Dana: If a student wants to visit the closet they would either request on their computer through our Google help center to come in or they would let a counselor know and stop in and say, “I need to visit”. We are the ones that help arrange a time to visit for them that works. We try to keep them in class during academic times and have them visit during nonacademic times. We've had emergencies where they do come in during class. Sometimes the kids want to shop just on their own and other times they want someone to help them. Sometimes the Friends of Rachel are here and kids will come in and shop while they are present. They can help show them around and explain what is here and help them pick things out. One of the times I can think of when kids were shopping together was when there was an 8th grade recognition night in the spring. The kids got dressed up in semi-formal clothing. We had that kind of clothing available here. They came groups and shopped together. That's kind of fun for them and kind of takes away the stigma. It's a group thing and it's fun.
Rachel’s Challenge: Can you describe the daily routine of the closet?
Dana: So after somebody requests to come in, we would have everything available for them. The Friends of Rachel would check each day on donations and they would sort them and wash them and then they hang them. They would decide where they need to go. When we have special items, they might put out an announcement saying “We got lots of warm coats. It's getting cold out there. Come on in for some boots”. For summer time, they would say, “Come and pick out some shorts. We just got a bunch” and do the marketing side of things. Very often we get kids coming over and over and over again - very frequent shoppers.
This is not the work of an adult, it's the work of kids. It is very doable as long as you have kids that are interested in doing it.
Rachel’s Challenge: How have you been able to make this sustainable for three years?
Dana: Well I would just say that one of the keys that we learned throughout the couple years we've had this, is to be more selective about what we keep. We get so much that we can’t keep it all. We do a lot of donations ourselves. We have a clothing drive. We donate things so that it gets used by somebody in the community. I would say that's a big part of it. There's really one main adult working with this program and then the kids that come in daily. We have about 25 kids a year that will rotate through to work. Once they get trained they come in and do the work. It’s like a work schedule. I am really proud of the kids because they have done the work. This is not the work of an adult, it's the work of kids. It is very doable as long as you have kids that are interested in doing it. We have never had trouble with finding kids wanting to work in here. In fact, we have more and more each year that want to do it. It might seem overwhelming but it's really not. As long as you have kids that are working with it. It really should be them doing the work and not the adults doing the work.

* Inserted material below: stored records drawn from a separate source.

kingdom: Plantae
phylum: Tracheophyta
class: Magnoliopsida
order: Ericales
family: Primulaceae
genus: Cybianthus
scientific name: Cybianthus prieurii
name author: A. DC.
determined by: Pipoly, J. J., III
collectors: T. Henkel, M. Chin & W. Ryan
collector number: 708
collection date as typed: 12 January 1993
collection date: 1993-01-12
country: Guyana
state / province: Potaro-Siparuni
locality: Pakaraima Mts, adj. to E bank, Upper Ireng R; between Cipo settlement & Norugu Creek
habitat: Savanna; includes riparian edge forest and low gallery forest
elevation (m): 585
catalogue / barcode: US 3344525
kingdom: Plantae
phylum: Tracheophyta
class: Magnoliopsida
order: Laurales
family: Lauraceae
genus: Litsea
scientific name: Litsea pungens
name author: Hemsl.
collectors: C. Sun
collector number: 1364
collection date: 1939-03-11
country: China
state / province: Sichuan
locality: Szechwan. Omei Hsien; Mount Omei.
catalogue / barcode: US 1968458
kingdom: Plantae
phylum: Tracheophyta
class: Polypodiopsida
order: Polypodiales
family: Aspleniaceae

I think that the benefit of it comes from all the satisfaction they get from doing what they do.
Rachel’s Challenge: How did you get a classroom space donated for this project?
Dana: We pitched the idea to our principal. He was very open to finding a spot for us. This was a room that was used as an in-school suspension room but it really wasn't being used as often anymore. You can pretty much make a Rachel's Closet anywhere you want of any size. This room in particular didn't look very pretty. The kids came in and painted the walls and made a nice and bright. They added all of the posters. They designed what posters they wanted. They put their hands on the walls. That was their idea, to make it like Rachel's hands. It just came a long way from there. I think it is unique and hopefully other schools will be able to find a space for it. It doesn't matter the size. It's really just the idea behind it and having the people that want to help with it.
Rachel’s Challenge: Anything else you want to share?
Dana: I would just say that this project has really meant a lot to me personally and I just feel like Rachel is here.